Le 9 juin 1902, Waldeck-Rousseau démissionne pour raison de santé ; le nouveau président du conseil, Emile Combes, va conduire une politique acharnée de lutte contre les congrégations. Il fait voter une nouvelle loi qui complète la loi précédente dans le domaine pénal.
4 décembre 1902 : loi des pénalités.
Est frappé d'amende ou de prison : - Quiconque ouvrirait sans autorisation un établissement scolaire congréganiste.
- Toute personne qui après ordonnance de fermeture continuerait les activités de l'établissement ou en favoriserait l'organisation ou le fonctionnement.
Demandes d'autorisation :
Sur 150 congrégations masculines, - 64 déposent une demande d'autorisation,
- 86 refusent.
sur 601 congrégations féminines, - 532 déposent une demande d'autorisation,
- 69 s'abstiennent.
Le 18 mars 1903, la Chambre des députés refuse en bloc toutes les autorisations, par 300 voix contre 257.
Par ce vote, les congrégations, hormis les 5 reconnues légalement, sont dissoutes, leurs établissements fermés, leurs biens confisqués et leurs membres chassés de leurs maisons et " sécularisés " .
Le 7 juillet 1904, une dernière loi achève le dispositif anti-congréganiste.
Emile Combes fait voter une loi qui interdit " l'enseignement de tout ordre et de toute nature " aux congréganistes, en raison de leur seule appartenance à une congrégation.
Cette loi vise les 5 congrégations restantes, en particulier les Frères des Ecoles chrétiennes, forts de près de 10 000 membres.
De cette date, pour des milliers de frères, vient le temps difficile de la clandestinité en France ou le départ vers d'autres pays d'Europe voire d'autres continents.
La loi de séparation des Eglises et de l'Etat
Le 9 décembre 1905, le député Aristide Briand fait voter la loi concernant la séparation des Eglises et de l'Etat.
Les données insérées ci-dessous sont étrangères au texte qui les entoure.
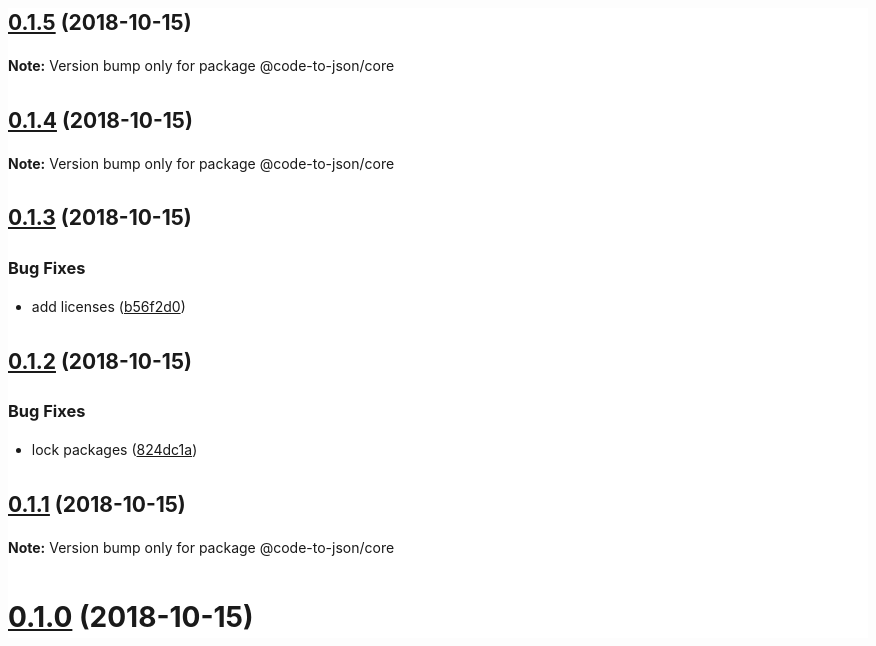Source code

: 



## [0.1.5](https://github.com/code-to-json/code-to-json/compare/@code-to-json/core@0.1.4...@code-to-json/core@0.1.5) (2018-10-15)

**Note:** Version bump only for package @code-to-json/core





## [0.1.4](https://github.com/code-to-json/code-to-json/compare/@code-to-json/core@0.1.3...@code-to-json/core@0.1.4) (2018-10-15)

**Note:** Version bump only for package @code-to-json/core





## [0.1.3](https://github.com/code-to-json/code-to-json/compare/@code-to-json/core@0.1.2...@code-to-json/core@0.1.3) (2018-10-15)


### Bug Fixes

* add licenses ([b56f2d0](https://github.com/code-to-json/code-to-json/commit/b56f2d0))





## [0.1.2](https://github.com/code-to-json/code-to-json/compare/@code-to-json/core@0.1.1...@code-to-json/core@0.1.2) (2018-10-15)


### Bug Fixes

* lock packages ([824dc1a](https://github.com/code-to-json/code-to-json/commit/824dc1a))





## [0.1.1](https://github.com/code-to-json/code-to-json/compare/@code-to-json/core@0.1.0...@code-to-json/core@0.1.1) (2018-10-15)

**Note:** Version bump only for package @code-to-json/core





# [0.1.0](https://github.com/code-to-json/code-to-json/compare/@code-to-json/core@0.0.5...@code-to-json/core@0.1.0) (2018-10-15)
Elle met ainsi fin au Concordat de 1801.
Elle proclame la liberté de conscience et garantit le libre exercice des cultes.
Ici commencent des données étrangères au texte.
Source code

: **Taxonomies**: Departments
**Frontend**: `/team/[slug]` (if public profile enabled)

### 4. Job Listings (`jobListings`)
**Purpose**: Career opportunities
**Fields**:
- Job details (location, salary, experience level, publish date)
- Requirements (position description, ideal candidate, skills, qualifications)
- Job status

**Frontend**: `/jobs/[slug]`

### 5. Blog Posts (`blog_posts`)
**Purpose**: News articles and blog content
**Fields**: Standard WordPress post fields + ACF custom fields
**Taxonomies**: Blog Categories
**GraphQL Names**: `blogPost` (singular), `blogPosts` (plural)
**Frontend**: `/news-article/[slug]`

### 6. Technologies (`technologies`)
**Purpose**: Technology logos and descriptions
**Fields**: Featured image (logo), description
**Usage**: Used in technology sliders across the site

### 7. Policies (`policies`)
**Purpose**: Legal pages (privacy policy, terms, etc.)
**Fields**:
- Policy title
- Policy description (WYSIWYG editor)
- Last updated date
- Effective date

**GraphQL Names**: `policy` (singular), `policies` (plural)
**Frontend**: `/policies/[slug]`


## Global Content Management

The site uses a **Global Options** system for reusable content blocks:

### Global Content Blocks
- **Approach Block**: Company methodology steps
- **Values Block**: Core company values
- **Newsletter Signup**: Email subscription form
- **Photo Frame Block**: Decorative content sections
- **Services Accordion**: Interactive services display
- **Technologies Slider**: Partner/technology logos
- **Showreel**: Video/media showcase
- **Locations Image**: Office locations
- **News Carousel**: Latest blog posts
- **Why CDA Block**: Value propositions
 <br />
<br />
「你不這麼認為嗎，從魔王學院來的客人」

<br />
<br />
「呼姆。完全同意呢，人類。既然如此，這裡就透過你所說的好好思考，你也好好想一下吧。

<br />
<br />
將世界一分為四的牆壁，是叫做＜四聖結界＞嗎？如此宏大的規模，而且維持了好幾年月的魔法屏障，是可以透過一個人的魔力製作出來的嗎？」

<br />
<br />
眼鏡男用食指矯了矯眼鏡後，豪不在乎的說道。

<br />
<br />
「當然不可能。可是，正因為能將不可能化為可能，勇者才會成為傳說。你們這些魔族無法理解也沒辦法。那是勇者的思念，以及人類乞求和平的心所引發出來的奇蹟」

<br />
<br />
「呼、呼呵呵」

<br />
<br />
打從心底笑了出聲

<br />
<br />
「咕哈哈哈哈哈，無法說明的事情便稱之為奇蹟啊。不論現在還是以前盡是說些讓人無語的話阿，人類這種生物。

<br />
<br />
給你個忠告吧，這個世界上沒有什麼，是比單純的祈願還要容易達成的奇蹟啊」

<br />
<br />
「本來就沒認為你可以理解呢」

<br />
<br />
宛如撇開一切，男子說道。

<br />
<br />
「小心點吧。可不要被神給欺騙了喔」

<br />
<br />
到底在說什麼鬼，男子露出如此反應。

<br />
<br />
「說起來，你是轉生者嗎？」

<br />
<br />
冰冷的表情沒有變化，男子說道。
Les biens (les églises, les presbytères,…) deviennent propriété de l'Etat. Celui-ci se réserve le droit de les transférer aux associations cultuelles qui peuvent en jouir gratuitement.
A la lecture de ce résumé des lois et des événements et au regard de la vitalité de nos écoles aujourd'hui nous pouvons mesurer la ténacité de nos fondateurs qui nous ont permis de continuer cette œuvre d'éducation en toute liberté.
"L'Enseignement catholique assume avec conviction et reconnaissance l'héritage d'un passé dont il peut être fier. Des fondateurs et des pionniers ont tracé en des périodes lointaines ou proches les chemins d'une formation et d'une éducation toujours plus adaptés aux besoins de la jeunesse. Celle-ci a été façonnée par les évolutions successives auxquelles elle a été confrontée. Les solutions novatrices n'ont pas manqué. Nos aînés en ont puisé l'inspiration dans leur foi et la certitude que tout être humain est appelé à vivre en Fils de Dieu, en frère de ses semblables." Mgr Jean-Paul JAEGER.